Alcoholism is the inability to control or ignore a strong craving for alcohol. People suffering from alcoholism often find that they need the aid of alcohol to feel good or normal. They often crave alcohol, but this craving is much stronger than the occasional craving people have for certain foods. The craving for alcohol experienced by those suffering from alcoholism is often so severe that the individual feels they need alcohol as if it were food or water. They do not feel they can go a day, or in some extreme cases, an hour, without consuming alcohol.
Alcoholism is not characterized by the type of alcohol consumed or how much alcohol is needed to satisfy the craving. Alcoholism is characterized mostly by the loss of control. Alcoholics often build up a tolerance to alcohol over time. This means they need more and more alcohol to satisfy their need for it. As they consume more and more alcohol, serious health problems manifest themselves. Alcoholism also affects the sufferer psychologically, as well as physically.
Alcoholism differs from alcohol abuse in that a person who abuses alcohol does not display a loss of control over their drinking. An individual who abuses alcohol may act irresponsibly while under the influence. They may also put themselves and others in danger by driving or operating machinery while drinking. Relationships may suffer, as with alcoholism and work performance may become careless. While alcohol abuse differs from alcoholism, it can be a serious problem and should not be ignored.
There are many symptoms of alcoholism. Many of the symptoms of alcohol abuse are also displayed by those suffering from alcoholism. Some symptoms include drinking alone or secretly (hiding the fact that they are drinking), memory loss (also known as “blacking out”), ritually drinking at certain times during the day and becoming irritable when this ritual is disturbed, feeling the need to drink to feel normal, loss of interest in relationships or activities that were once enjoyed, experiencing financial, marital, or legal problems caused by drinking, building a tolerance to alcohol or experiencing withdrawal symptoms if alcohol is not available. These symptoms are just a few of the possible symptoms that could be displayed by alcoholics.
Studies show that some individuals are more likely to experience alcoholism at some point in their lives than others. For example, genetics can play a role in whether or not a person is likely to be drawn to alcohol. Often the children of alcoholics will have a higher risk of one day becoming an alcoholic themselves. Psychological problems also increase the risk for alcoholism. Individuals suffering from depression, attention deficit disorder, bipolar disorder and many other psychological disorders often turn to alcohol to make them feel better or ease their suffering. This often turns into a dependency.

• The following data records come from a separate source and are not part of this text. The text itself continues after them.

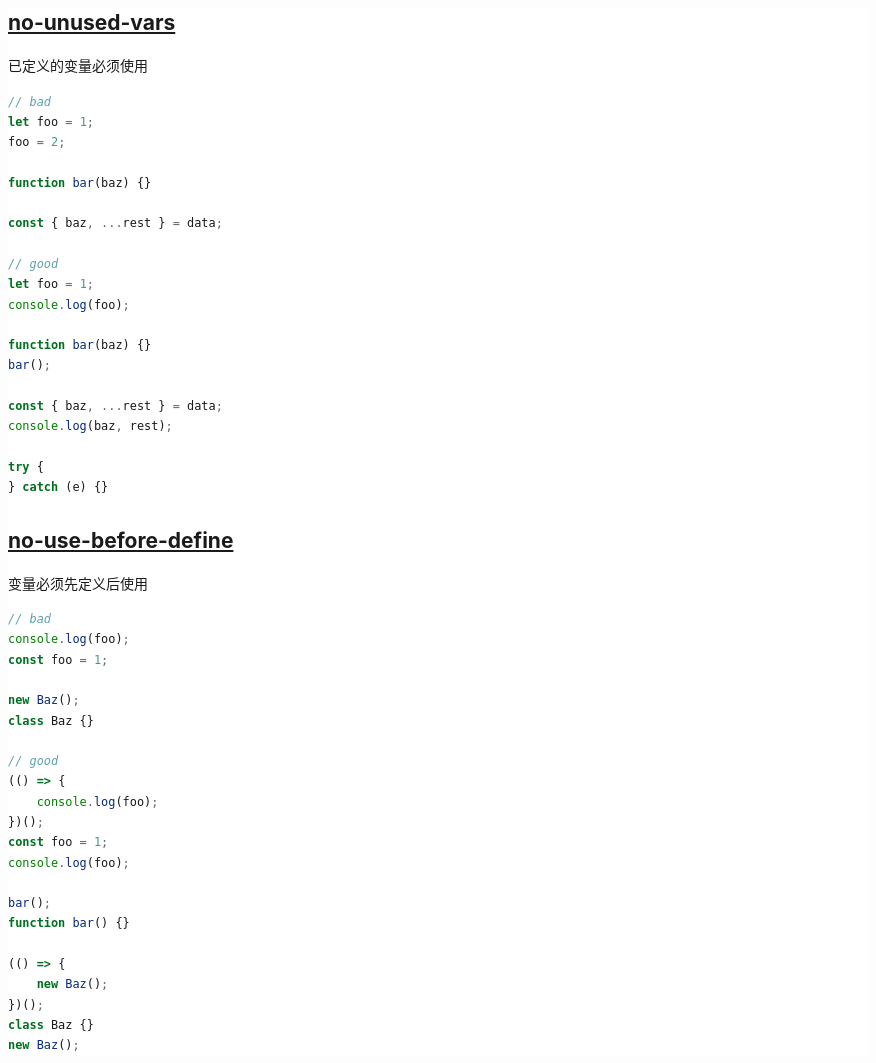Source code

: ## [no-unused-vars](https://eslint.org/docs/rules/no-unused-vars)

已定义的变量必须使用

```javascript
// bad
let foo = 1;
foo = 2;

function bar(baz) {}

const { baz, ...rest } = data;

// good
let foo = 1;
console.log(foo);

function bar(baz) {}
bar();

const { baz, ...rest } = data;
console.log(baz, rest);

try {
} catch (e) {}
```

## [no-use-before-define](https://eslint.org/docs/rules/no-use-before-define)

变量必须先定义后使用

```javascript
// bad
console.log(foo);
const foo = 1;

new Baz();
class Baz {}

// good
(() => {
    console.log(foo);
})();
const foo = 1;
console.log(foo);

bar();
function bar() {}

(() => {
    new Baz();
})();
class Baz {}
new Baz();
```
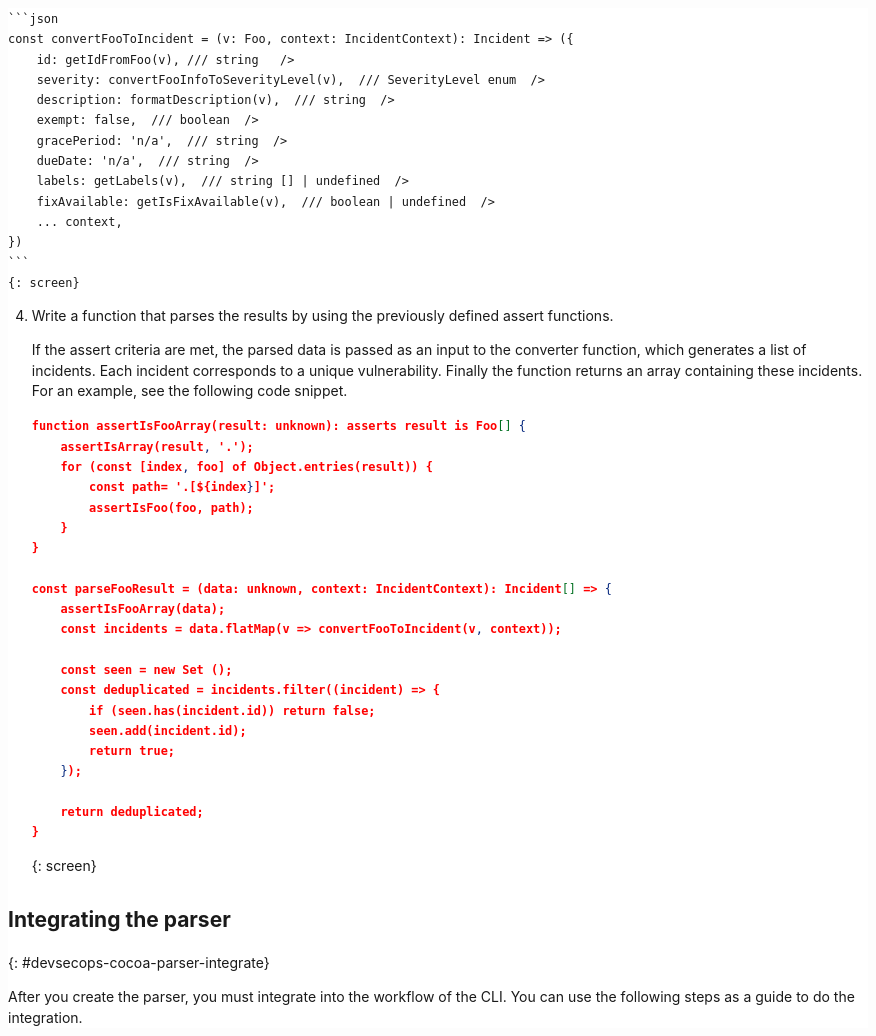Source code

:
 	```json
	const convertFooToIncident = (v: Foo, context: IncidentContext): Incident => ({
		id: getIdFromFoo(v), /// string   />
		severity: convertFooInfoToSeverityLevel(v),  /// SeverityLevel enum  />
		description: formatDescription(v),  /// string  />
		exempt: false,  /// boolean  />
		gracePeriod: 'n/a',  /// string  />
		dueDate: 'n/a',  /// string  />
		labels: getLabels(v),  /// string [] | undefined  />
		fixAvailable: getIsFixAvailable(v),  /// boolean | undefined  />
		... context,
	})
	```
	{: screen}

4. Write a function that parses the results by using the previously defined assert functions.

	If the assert criteria are met, the parsed data is passed as an input to the converter function, which generates a list of incidents. Each incident corresponds to a unique vulnerability. Finally the function returns an array containing these incidents. For an example, see the following code snippet.

	```json
	function assertIsFooArray(result: unknown): asserts result is Foo[] {
		assertIsArray(result, '.');
		for (const [index, foo] of Object.entries(result)) {
			const path= '.[${index}]';
			assertIsFoo(foo, path);
		}
	}

	const parseFooResult = (data: unknown, context: IncidentContext): Incident[] => {
		assertIsFooArray(data);
		const incidents = data.flatMap(v => convertFooToIncident(v, context));

		const seen = new Set ();
		const deduplicated = incidents.filter((incident) => {
			if (seen.has(incident.id)) return false;
			seen.add(incident.id);
			return true;
		});

		return deduplicated;
	}
	```
	{: screen}




## Integrating the parser
{: #devsecops-cocoa-parser-integrate}

After you create the parser, you must integrate into the workflow of the CLI. You can use the following steps as a guide to do the integration.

There are many health problems that are caused by alcoholism. Alcoholism depresses the central nervous system. Over time, alcoholism can cause fatigue, paralysis of the muscles surrounding the eyes and short-term memory loss. Other, more life-threatening health problems caused by alcoholism include cirrhosis of the liver, high blood pressure, heart failure, stroke, gastrointestinal problems, neurological disorders, sexual dysfunction and bone loss. Alcoholism also increases the risk of certain cancers, such as cancer of the esophagus, larynx, liver and colon. If left untreated, alcoholism can lead to death.